Can we get a review of "Blindness", or at least a review of Julianne Moore's performance???

Anonymous said...

I love James Purdy, and part of me would be very excited to see NARROW ROOMS, EUSTACE CHISOLM, or IN A SHALLOW GRAVE made into a film. (SHALLOW GRAVE had a very weak adaptation in 88 starring Patrick Dempsey, but I digress.) But the other part of me would cringe at the thought, because I don't know how they would translate the seething hate, Southern Gothic feel, or wild and often very violent homoeroticism. I had heard that Jim Sharman had planned to adapt NARROW ROOMS before his death. That might have worked (shrugs).

Anonymous said...

If Naked Lunch can be successfully adapted, everything can.

NATHANIEL R said...

filmfan --they have asked reviews held until release but mostly i'm just swamped with the other NYFF and critics screening

RACHEL GETTING MARRIED is tonight. I'm so nervous.

Deborah said...

I used to answer this question "The Earthsea Trilogy" and I was right. The television adaptation was unwatchable and condemned by LeGuinn.

I'll say Middlesex should never be adapted. Nor The Left Hand of Darkness, to get back to LeGuinn.

Anonymous said...

I've read a TON of books and there isn't one that I love so much that I wouldn't want to see it on the big screen. I'm sure there are that can't be done, but never have I found one that shouldn't be done.

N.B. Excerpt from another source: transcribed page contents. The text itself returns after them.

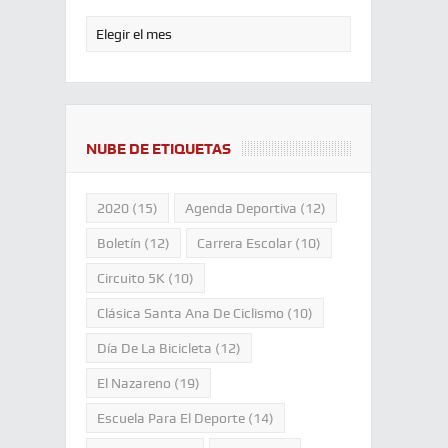
NUBE DE ETIQUETAS
2020
(15)
Agenda Deportiva
(12)
Boletín
(12)
Carrera Escolar
(10)
Circuito 5K
(10)
Clásica Santa Ana De Ciclismo
(10)
Día De La Bicicleta
(12)
El Nazareno
(19)
Escuela Para El Deporte
(14)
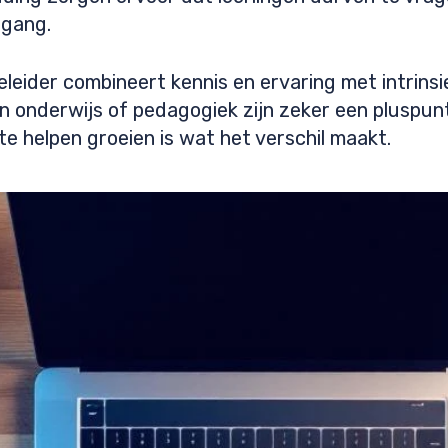
tgang.
leider combineert kennis en ervaring met intrinsi
 in onderwijs of pedagogiek zijn zeker een plusp
te helpen groeien is wat het verschil maakt.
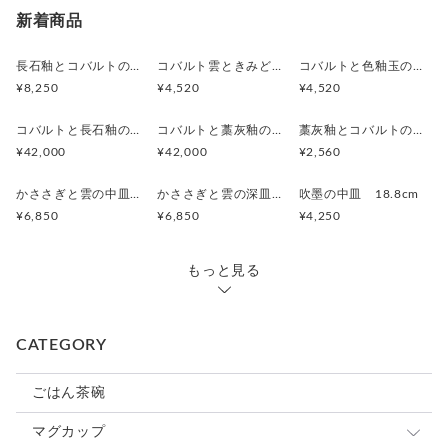
新着商品
長石釉とコバルトの抹茶茶碗
コバルト雲ときみどり釉の中皿 18.5cm
コバルトと色釉玉のお皿 18.7cm
¥8,250
¥4,520
¥4,520
コバルトと長石釉の骨壷
コバルトと藁灰釉の骨壷
藁灰釉とコバルトのカップ
¥42,000
¥42,000
¥2,560
かささぎと雲の中皿 19.5cm
かささぎと雲の深皿 19.8cm
吹墨の中皿 18.8cm
¥6,850
¥6,850
¥4,250
もっと見る
CATEGORY
ごはん茶碗
マグカップ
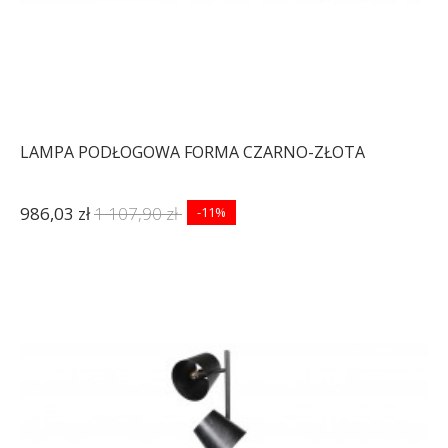
LAMPA PODŁOGOWA FORMA CZARNO-ZŁOTA
986,03 zł
1 107,90 zł
-11%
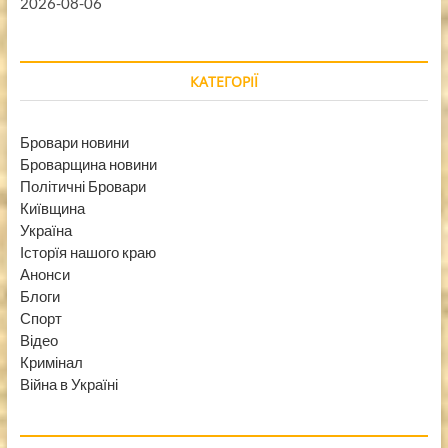
2026-08-06
КАТЕГОРІЇ
Бровари новини
Броварщина новини
Політичні Бровари
Київщина
Україна
Історїя нашого краю
Анонси
Блоги
Спорт
Відео
Кримінал
Війна в Україні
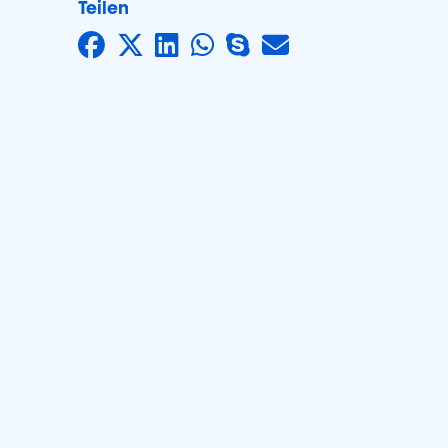
Teilen
Auf Facebook teilen
Auf Twitter teilen
Auf LinkedIn teilen
Auf WhatsApp te
Auf Skype teil
Per E-Mail te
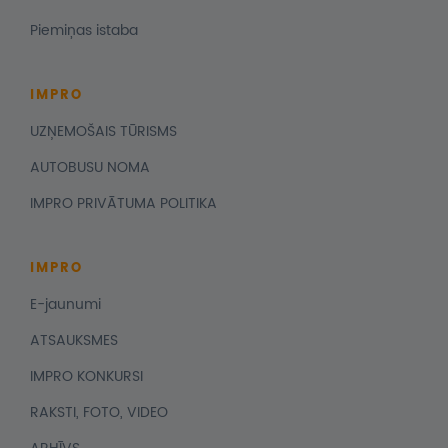
Piemiņas istaba
IMPRO
UZŅEMOŠAIS TŪRISMS
AUTOBUSU NOMA
IMPRO PRIVĀTUMA POLITIKA
IMPRO
E-jaunumi
ATSAUKSMES
IMPRO KONKURSI
RAKSTI, FOTO, VIDEO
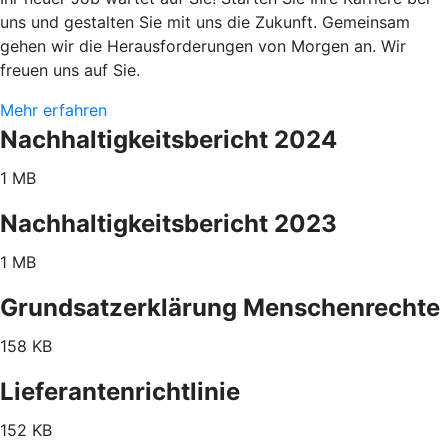
uns und gestalten Sie mit uns die Zukunft. Gemeinsam
gehen wir die Herausforderungen von Morgen an. Wir
freuen uns auf Sie.
Mehr erfahren
Nachhaltigkeitsbericht 2024
1 MB
Nachhaltigkeitsbericht 2023
1 MB
Grundsatzerklärung Menschenrechte
158 KB
Lieferantenrichtlinie
152 KB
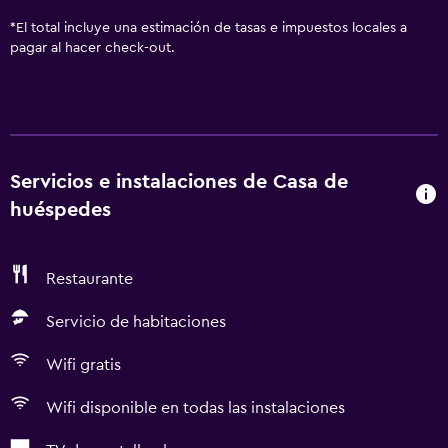
*
El total incluye una estimación de tasas e impuestos locales a
pagar al hacer check-out.
Servicios e instalaciones de Casa de
huéspedes
Restaurante
Servicio de habitaciones
Wifi gratis
Wifi disponible en todas las instalaciones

That's to say that all of the books I've read should be turned into films, however, they should be done at Oscar nomination level, not just callously adapted.

Janice said...

I know that the adaption of The Time Traveler's Wife by Audrey Niffenegger is coming our way, and I'm cringing at the thought of that wonderful novel, with it's complex cross-cutting of chronology, being reduced to film.

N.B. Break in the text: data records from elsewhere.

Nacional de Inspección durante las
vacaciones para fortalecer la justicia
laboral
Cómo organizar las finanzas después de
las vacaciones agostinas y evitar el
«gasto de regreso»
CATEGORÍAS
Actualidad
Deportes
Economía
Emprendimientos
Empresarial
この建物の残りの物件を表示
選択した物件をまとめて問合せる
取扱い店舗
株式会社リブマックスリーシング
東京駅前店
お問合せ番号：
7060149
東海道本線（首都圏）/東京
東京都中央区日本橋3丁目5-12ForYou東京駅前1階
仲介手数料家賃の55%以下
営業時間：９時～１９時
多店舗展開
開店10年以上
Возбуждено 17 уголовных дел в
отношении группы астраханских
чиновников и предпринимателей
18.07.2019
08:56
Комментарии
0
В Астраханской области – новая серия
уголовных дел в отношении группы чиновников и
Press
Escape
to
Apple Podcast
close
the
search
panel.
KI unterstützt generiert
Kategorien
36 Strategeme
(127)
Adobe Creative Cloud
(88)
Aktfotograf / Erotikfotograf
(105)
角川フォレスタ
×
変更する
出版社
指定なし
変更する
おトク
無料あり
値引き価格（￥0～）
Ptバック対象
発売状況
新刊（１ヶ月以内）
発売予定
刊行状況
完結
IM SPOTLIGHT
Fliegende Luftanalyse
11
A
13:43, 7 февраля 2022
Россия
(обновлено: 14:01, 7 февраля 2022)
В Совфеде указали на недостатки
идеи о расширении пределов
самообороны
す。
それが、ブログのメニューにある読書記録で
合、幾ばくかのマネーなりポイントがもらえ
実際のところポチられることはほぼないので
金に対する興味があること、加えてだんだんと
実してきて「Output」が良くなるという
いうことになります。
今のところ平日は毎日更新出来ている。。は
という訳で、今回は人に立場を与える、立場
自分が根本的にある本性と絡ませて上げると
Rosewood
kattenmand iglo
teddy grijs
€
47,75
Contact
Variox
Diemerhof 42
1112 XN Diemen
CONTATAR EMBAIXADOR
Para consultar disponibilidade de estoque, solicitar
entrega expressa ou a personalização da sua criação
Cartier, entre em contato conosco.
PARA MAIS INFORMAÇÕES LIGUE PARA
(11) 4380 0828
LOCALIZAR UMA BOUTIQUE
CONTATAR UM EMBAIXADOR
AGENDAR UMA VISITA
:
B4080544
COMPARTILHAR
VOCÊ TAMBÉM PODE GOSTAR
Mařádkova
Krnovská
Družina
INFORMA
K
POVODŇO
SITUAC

I think the greater the book, the more likely the film adaptation will be a disappointment. This is not a strict rule of course, but it's similar to what anon 11:11 was saying. A good book (as in "just ok") actually leaves more wiggle room, I think, because those books depend more on their stories and plot rather than great, memorable prose, which is the thing that can't be transferred anyway. Whereas when you have a GREAT book - great in prose, great in richness, in texture, etc - than everything that made it great and beloved is usually lost. (Again, I know there are exceptions. I haven't seen Tess of the d'Urbervilles, for instance, and so can't comment on the adaptation of Hardy's novel. I know that in some respects I liked the film version of the Hours better than the book, although in the end I think both are a trifle overrated.)

Anonymous said...

For every adapatation that makes me want to tear somebody else's hair out, there's one that introduces me to an author I've never read, and wouldn't have read otherwise. I never would have read Carson McCullers if I hadn't seen the movie, "The Heart is a Lonely Hunter". And having an interpreter like Alan Arkin is like having a guide into the unknown.

Chris Na Taraja said...

Janice, i think you hit on something about the great prose. It really takes a great film maker to be able to interpret something like that.

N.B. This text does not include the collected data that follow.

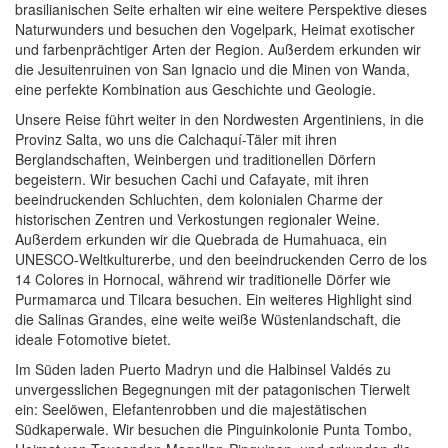
brasilianischen Seite erhalten wir eine weitere Perspektive dieses
Naturwunders und besuchen den Vogelpark, Heimat exotischer
und farbenprächtiger Arten der Region. Außerdem erkunden wir
die Jesuitenruinen von San Ignacio und die Minen von Wanda,
eine perfekte Kombination aus Geschichte und Geologie.
Unsere Reise führt weiter in den Nordwesten Argentiniens, in die
Provinz Salta, wo uns die Calchaquí-Täler mit ihren
Berglandschaften, Weinbergen und traditionellen Dörfern
begeistern. Wir besuchen Cachi und Cafayate, mit ihren
beeindruckenden Schluchten, dem kolonialen Charme der
historischen Zentren und Verkostungen regionaler Weine.
Außerdem erkunden wir die Quebrada de Humahuaca, ein
UNESCO-Weltkulturerbe, und den beeindruckenden Cerro de los
14 Colores in Hornocal, während wir traditionelle Dörfer wie
Purmamarca und Tilcara besuchen. Ein weiteres Highlight sind
die Salinas Grandes, eine weite weiße Wüstenlandschaft, die
ideale Fotomotive bietet.
Im Süden laden Puerto Madryn und die Halbinsel Valdés zu
unvergesslichen Begegnungen mit der patagonischen Tierwelt
ein: Seelöwen, Elefantenrobben und die majestätischen
Südkaperwale. Wir besuchen die Pinguinkolonie Punta Tombo,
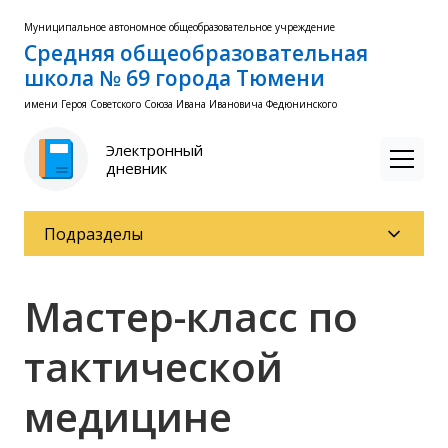
Муниципальное автономное общеобразовательное учреждение
Средняя общеобразовательная
школа № 69 города Тюмени
имени Героя Советского Союза Ивана Ивановича Федюнинского
Электронный
дневник
Подразделы
Мастер-класс по
тактической
медицине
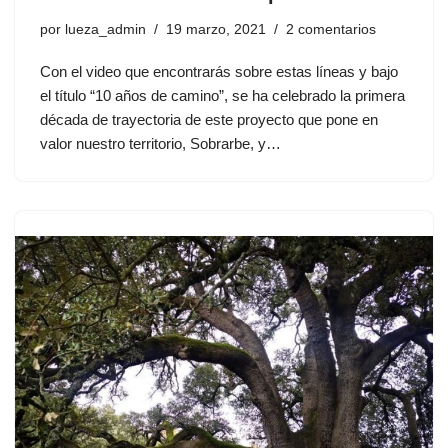
por
lueza_admin
19 marzo, 2021
2 comentarios
Con el video que encontrarás sobre estas líneas y bajo
el título “10 años de camino”, se ha celebrado la primera
década de trayectoria de este proyecto que pone en
valor nuestro territorio, Sobrarbe, y…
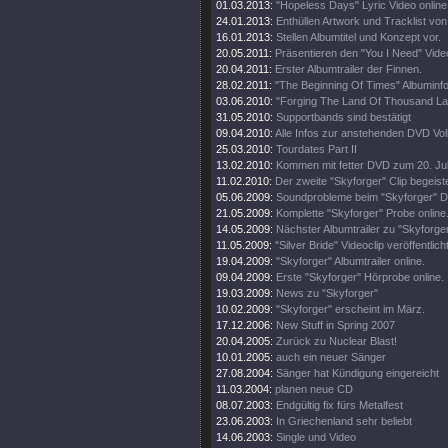
01.03.2013:
"Hopeless Days" Lyric Video online
24.01.2013:
Enthüllen Artwork und Tracklist von 
16.01.2013:
Stellen Albumtitel und Konzept vor.
20.05.2011:
Präsentieren den "You I Need" Video
20.04.2011:
Erster Albumtrailer der Finnen.
28.02.2011:
"The Beginning Of Times" Albuminfo
03.06.2010:
"Forging The Land Of Thousand Lake
31.05.2010:
Supportbands sind bestätigt
09.04.2010:
Alle Infos zur anstehenden DVD Vol
25.03.2010:
Tourdates Part II
13.02.2010:
Kommen mit fetter DVD zum 20. Ju
11.02.2010:
Der zweite "Skyforger" Clip begeiste
05.06.2009:
Soundprobleme beim "Skyforger" D
21.05.2009:
Komplette "Skyforger" Probe online
14.05.2009:
Nächster Albumtrailer zu "Skyforger
11.05.2009:
"Silver Bride" Videoclip veröffentlicht
19.04.2009:
"Skyforger" Albumtrailer online.
09.04.2009:
Erste "Skyforger" Hörprobe online.
19.03.2009:
News zu "Skyforger"
10.02.2009:
"Skyforger" erscheint im März.
17.12.2006:
New Stuff in Spring 2007
20.04.2005:
Zurück zu Nuclear Blast!
10.01.2005:
auch ein neuer Sänger
27.08.2004:
Sänger hat Kündigung eingereicht
11.03.2004:
planen neue CD
08.07.2003:
Endgültig fix fürs Metalfest
23.06.2003:
In Griechenland sehr beliebt
14.06.2003:
Single und Video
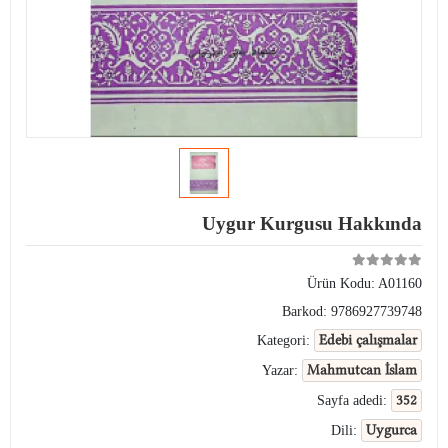
Uygur Kurgusu Hakkında
Ürün Kodu:
A01160
Barkod:
9786927739748
Edebi çalışmalar
Kategori:
Mahmutcan İslam
Yazar:
352
Sayfa adedi:
Uygurca
Dili:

It's sort of like Actors trying to do Shakespeare. It's difficult and equally wonderful because of the prose.

Seeing_I said...

My literary and insightful comment is that Leonard Whiting has an amazing ass.

NATHANIEL R said...

all such deep insights are welcome!

Anonymous said...

Haruki Murakami is one of my favorite authors and I cannot imagine how his complex and twisted novels can be captured on screen. Maybe it is impossible.

My favorite Murakami novels are "The Wind Up Chronicles" and "South of the Border, West of the Sun".